■ **Text to read**:

People will say this movie is not trying to win awards, and it’s a kids’ movie. Well, I’m one of them. A cynic, on the other hand, might say that a movie can be all of those things and also include a degree of depth, reflectiveness, craftsmanship, and trust in its audience. Yes. It IS for kids. And I’m pretty sure that while it can be all those things, kids aren’t worrying much about depth, thoughtfulness, and reflectiveness in movies. They’re there for giggles and laughs.
Yes, it’s that simple. This is a kids’ movie. Not a movie that happens to feature animated characters. Not a family film carefully engineered to smuggle in sophisticated adult subtext. A kids’ movie, full stop, no asterisks. If you walked into the theater with a fully developed prefrontal cortex and left feeling like the film didn’t give you enough room to breathe, congratulations: you used the wrong brain.

■ **Data section**:
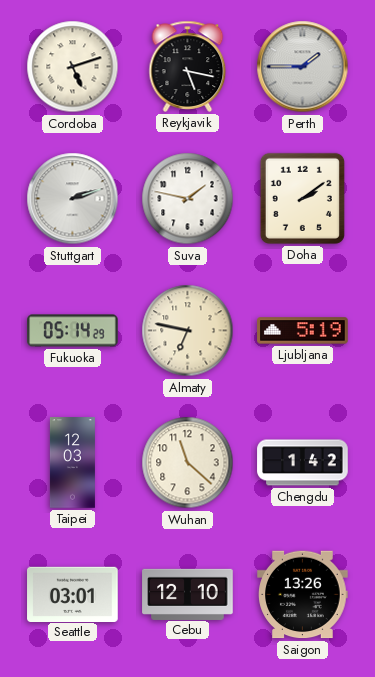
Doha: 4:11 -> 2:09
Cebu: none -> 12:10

■ **Task**:
Carry the movie review forward from the point where it ends. The data is separate material from the movie review.

■ **Exercise answer**:
And that’s really the crux of it. Critics have lined up to complain that The Super Mario Galaxy Movie rushes breathlessly from one set piece to the next, barely pausing to let its story breathe. Rosalina gets kidnapped, Bowser Jr. schemes, Yoshi shows up with almost zero introduction, Fox McCloud materializes out of nowhere like a charismatic mercenary from a different franchise entirely, and before you’ve processed any of it, the credits are rolling. For an adult mind, trained to expect narrative architecture and character arcs with room to resonate, that chaos can feel genuinely disorienting. But here’s the thing those reviews are leaving out: this is a kids’ movie, and the eight-year-old sitting two rows in front of you didn’t need to breathe. She needed the next cool thing to happen right now.
Kids don’t sit in the theater demanding that their emotions be allowed to settle. They sit there demanding more Lumas, more Yoshis, and more Fox McCloud doing something awesome. The relentless, gear-grinding pace that reads as exhausting to a 35-year-old dad is essentially cocaine for a child, and the film knows it. Directors Aaron Horvath and Michael Jelenic, working again from Matthew Fogel’s script, clearly understand who they’re making this for, even if some of their critics seem to have forgotten. This is a kids’ movie. It moves like one, it thinks like one, and kids, bless them, will follow it every step of the way.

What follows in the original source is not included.